Dear Senator Graham,
What happened yesterday in Chattanooga was tragic. Everyone should agree about that. It should be assumed.
The alleged shooter, Mohammad Abdulazeez, was a 24-year-old American of Arab descent. He came to this country with his family as a young child from Kuwait and became a naturalized citizen (like many of us). His friends and fellow community members reported being shocked by his actions yesterday. They didn’t see it coming. He
Dylann Roof is the 21-year-old American of white descent who murdered nine worshippers at the Emanuel AME Church in Charleston, South Carolina on June 18. He was born in Columbia, South Carolina. Some of his friends and fellow community members were surprised by his act (as you might imagine), but many were not shocked at all, recounting how Roof said he was planning an attack. He told numerous friends that he believed in segregation. He told police he wanted to start a race war. He told his victims that they had to die because black people were raping white women and taking over the country. And he wrote a blog too (and this one was a “manifesto”), where he advocated staunchly white supremacist ideals. Finally, he did openly latch onto a quite radical group, The Council of Conservative Citizens, an organization dedicated to the separation of the races, because, you know, it’s holy: “Mixing the races is rebelliousness against God,” so they say.
These are the facts as we know them, Senator Graham. You called Dylann Roof a “whacked-out kid.” Now, since it seems that we have at least the same amount of evidence (or perhaps a lot more) of premeditation and evil in Charleston than we do in Chattanooga, I was hoping you could give Mohammad the same courtesy. I pray his name doesn’t cause you to hesitate.
See, we Arab and Muslim Americans have a fairly tough time with acceptance in this country. You saw this firsthand when a man in Iowa approached you suggesting we ban Islam in America. By the way, thank you for telling him that you “couldn’t disagree with him more,” and for informing him that you were “not his candidate.” Though it does scare me a little bit that I’m thanking you for simply saying that the practice of Islam should be legal in the United States. But thanks anyway. On another note, thanks for coming around on the Confederate Flag. After years of supporting it, you changed your opinion (and there’s nothing wrong with that). It was the right thing to do.
I don’t know if I’m really getting my point across, Senator Graham. It’s hard for me to articulate it well. I guess what I’m trying to say is that we Arabs and Muslims watch the news a little differently than everyone else.
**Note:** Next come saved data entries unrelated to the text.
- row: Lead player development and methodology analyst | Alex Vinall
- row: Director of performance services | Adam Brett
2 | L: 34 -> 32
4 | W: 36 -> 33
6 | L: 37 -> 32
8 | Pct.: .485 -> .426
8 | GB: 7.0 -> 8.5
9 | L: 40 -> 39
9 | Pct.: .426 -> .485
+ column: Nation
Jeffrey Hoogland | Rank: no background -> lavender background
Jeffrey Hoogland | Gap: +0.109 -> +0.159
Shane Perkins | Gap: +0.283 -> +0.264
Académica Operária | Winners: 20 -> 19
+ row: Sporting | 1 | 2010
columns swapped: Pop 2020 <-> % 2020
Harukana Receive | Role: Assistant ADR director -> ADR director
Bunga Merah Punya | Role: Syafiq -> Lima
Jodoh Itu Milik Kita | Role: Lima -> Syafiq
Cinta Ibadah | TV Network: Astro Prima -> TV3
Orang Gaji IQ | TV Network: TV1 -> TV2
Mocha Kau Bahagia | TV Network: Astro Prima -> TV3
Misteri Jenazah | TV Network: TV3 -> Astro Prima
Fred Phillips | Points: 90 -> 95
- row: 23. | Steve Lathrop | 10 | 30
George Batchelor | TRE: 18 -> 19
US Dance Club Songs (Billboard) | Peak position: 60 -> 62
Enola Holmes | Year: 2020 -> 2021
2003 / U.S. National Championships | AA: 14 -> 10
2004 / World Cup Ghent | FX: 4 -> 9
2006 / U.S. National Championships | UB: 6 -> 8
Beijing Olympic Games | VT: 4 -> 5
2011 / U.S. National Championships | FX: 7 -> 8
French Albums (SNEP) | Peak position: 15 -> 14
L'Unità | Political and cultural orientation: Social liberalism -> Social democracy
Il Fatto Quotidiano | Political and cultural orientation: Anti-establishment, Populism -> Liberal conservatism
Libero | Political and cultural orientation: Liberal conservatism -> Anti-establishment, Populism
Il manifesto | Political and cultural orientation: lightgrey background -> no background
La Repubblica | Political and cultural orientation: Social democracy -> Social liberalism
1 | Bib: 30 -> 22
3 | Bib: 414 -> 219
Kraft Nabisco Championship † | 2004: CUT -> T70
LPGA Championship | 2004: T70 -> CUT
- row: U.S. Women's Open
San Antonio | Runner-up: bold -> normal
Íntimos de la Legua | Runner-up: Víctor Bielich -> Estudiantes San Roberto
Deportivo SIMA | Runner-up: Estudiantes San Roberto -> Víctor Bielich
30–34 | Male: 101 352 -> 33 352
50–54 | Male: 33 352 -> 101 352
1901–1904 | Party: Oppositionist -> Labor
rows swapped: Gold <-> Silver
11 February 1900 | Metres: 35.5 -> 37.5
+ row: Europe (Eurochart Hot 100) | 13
We hear the media, politicians, and analysts label criminals who don’t look or sound like us as “deranged, delusional, and disturbed.” (Those are all synonyms of “whacked-out.”) In fact, when a white pilot took 149 people along with him on a suicide crash into the French Alps, CNN talked to me for two weeks about “depression.” And news outlets, law enforcement officials, and politicians (save a few journalists) didn’t publicly call Roof’s rampage “terrorism.” They didn’t call him a “lone wolf.” When it came to Abdulazeez, on the other hand, the FBI said, “We will treat this as a terrorism investigation until it can be determined that it is not.”
Now, I’m not advocating that we throw the moniker of “terrorism” on all white criminals as quickly as it is thrust upon us. I’m just asking that we get the “deranged-delusional-disturbed-depressed” treatment every now and then. We need this, not because Mohammad’s crime wasn’t horrific, and not because we shouldn’t delve deeply to learn what motivated him, but because if we are really interested in equal treatment, then we need not only humanize the “good” Muslim Americans amongst us, but we must do it for the “bad” ones too.
So, Senator Graham, I beg you, please get on Fox News and let the world know that Mohammad was a whacked-out kid too. It’s the right thing to do.